Supplied text>
-.-.-
Manchester city council has refused to deal with the remains of a suicide bomber who killed 22 in an attack at the Manchester Arena last week.

A council spokesperson told Middle East Eye on Wednesday: "Under no circumstances would we allow the body of the perpetrator of the heinous attack on Manchester Arena to be buried or cremated in Manchester."

According to the Daily Mail, the bomber's remains had been kept in a morgue outside Manchester.

The city’s authorities are reportedly doing “everything in their power” to stop him being cremated, buried, or laid to rest in any way in the Greater Manchester area, reported the Manchester Evening News on Wednesday.

The public showed their support via Twitter for the council's decision.

Manchester central mosque, which provides Muslim funerals, refused to take the body, British media reported on Wednesday.

A spokesman from the mosque reportedly told the Evening Standard that its executive committee had met and agreed not to inter the remains of Abedi if his family made a request.

Middle East Eye contacted Manchester central mosque but it refused to comment on the reports. 

Abedi detonated his bomb just after the end of a concert by US pop star Ariana Grande in one of Europe's biggest indoor arenas in central Manchester. Many of the victims were either young concert-goers or parents waiting to take their children home.

A total of 116 people were injured in the attack, by Manchester-born Abedi, a university dropout of Libyan origin, 19 of whom remain in critical condition.

The Islamic State group has claimed the attack.

But British police investigating the attack said on Wednesday that Abedi probably acted alone buying most of the key bomb components himself and many of his actions were carried out alone, 

"Our inquiries show Abedi himself made most of the purchases of the core components," said Russ Jackson, the head of the North West Counter Terrorism Unit. 

"What is becoming apparent is that many of his movements and actions have been carried out alone during the four days from him landing in the country and committing this awful attack."

Meanwhile, a brother of one of the bombing’s victims warned against using the tragedy to demonise immigrants.

Dan Hett and his brother Martyn Hett, who was killed in the bombing, have a Turkish mother.

“The idea that somebody would say, ‘Oh, this is an immigration problem’ frustrates me,” Hett told the Guardian. “How is this an immigration problem? A UK-born terrorist took out, among many other people, my UK-born Turkish brother … In an alternate timeline, the roles could have been reversed.”
-.-.-
Records supplied>
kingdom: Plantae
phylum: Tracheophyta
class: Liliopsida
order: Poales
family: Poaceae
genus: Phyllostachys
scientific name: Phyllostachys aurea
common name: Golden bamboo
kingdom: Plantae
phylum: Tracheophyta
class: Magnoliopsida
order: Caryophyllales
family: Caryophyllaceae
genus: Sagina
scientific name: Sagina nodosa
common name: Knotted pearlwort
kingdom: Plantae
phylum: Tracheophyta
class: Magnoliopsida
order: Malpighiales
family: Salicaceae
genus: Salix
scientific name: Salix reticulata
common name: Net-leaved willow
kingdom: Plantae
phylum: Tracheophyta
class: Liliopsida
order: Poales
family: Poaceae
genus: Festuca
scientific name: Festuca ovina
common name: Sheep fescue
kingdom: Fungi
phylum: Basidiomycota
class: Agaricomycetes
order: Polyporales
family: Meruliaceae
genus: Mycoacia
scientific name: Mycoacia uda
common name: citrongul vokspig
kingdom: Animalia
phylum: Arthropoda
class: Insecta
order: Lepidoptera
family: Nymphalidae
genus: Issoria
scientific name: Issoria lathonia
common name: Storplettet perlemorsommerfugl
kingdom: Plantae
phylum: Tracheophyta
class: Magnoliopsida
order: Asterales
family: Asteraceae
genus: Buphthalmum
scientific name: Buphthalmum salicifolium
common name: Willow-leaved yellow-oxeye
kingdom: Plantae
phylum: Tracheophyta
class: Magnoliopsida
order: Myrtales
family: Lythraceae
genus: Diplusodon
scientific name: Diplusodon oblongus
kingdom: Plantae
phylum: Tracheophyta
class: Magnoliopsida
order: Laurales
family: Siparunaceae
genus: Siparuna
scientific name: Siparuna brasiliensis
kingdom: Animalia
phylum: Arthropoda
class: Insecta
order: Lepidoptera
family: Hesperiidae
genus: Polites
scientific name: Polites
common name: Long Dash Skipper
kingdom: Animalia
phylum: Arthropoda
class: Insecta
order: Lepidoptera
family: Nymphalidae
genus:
-.-.-
What is needed>
Reproduce the stretch of the Manchester Arena report from "According to the" through "on the reports.", word for word.

Output of the exercise>
According to the Daily Mail, the bomber's remains had been kept in a morgue outside Manchester.

The city’s authorities are reportedly doing “everything in their power” to stop him being cremated, buried, or laid to rest in any way in the Greater Manchester area, reported the Manchester Evening News on Wednesday.

The public showed their support via Twitter for the council's decision.

Manchester central mosque, which provides Muslim funerals, refused to take the body, British media reported on Wednesday.

A spokesman from the mosque reportedly told the Evening Standard that its executive committee had met and agreed not to inter the remains of Abedi if his family made a request.

Middle East Eye contacted Manchester central mosque but it refused to comment on the reports.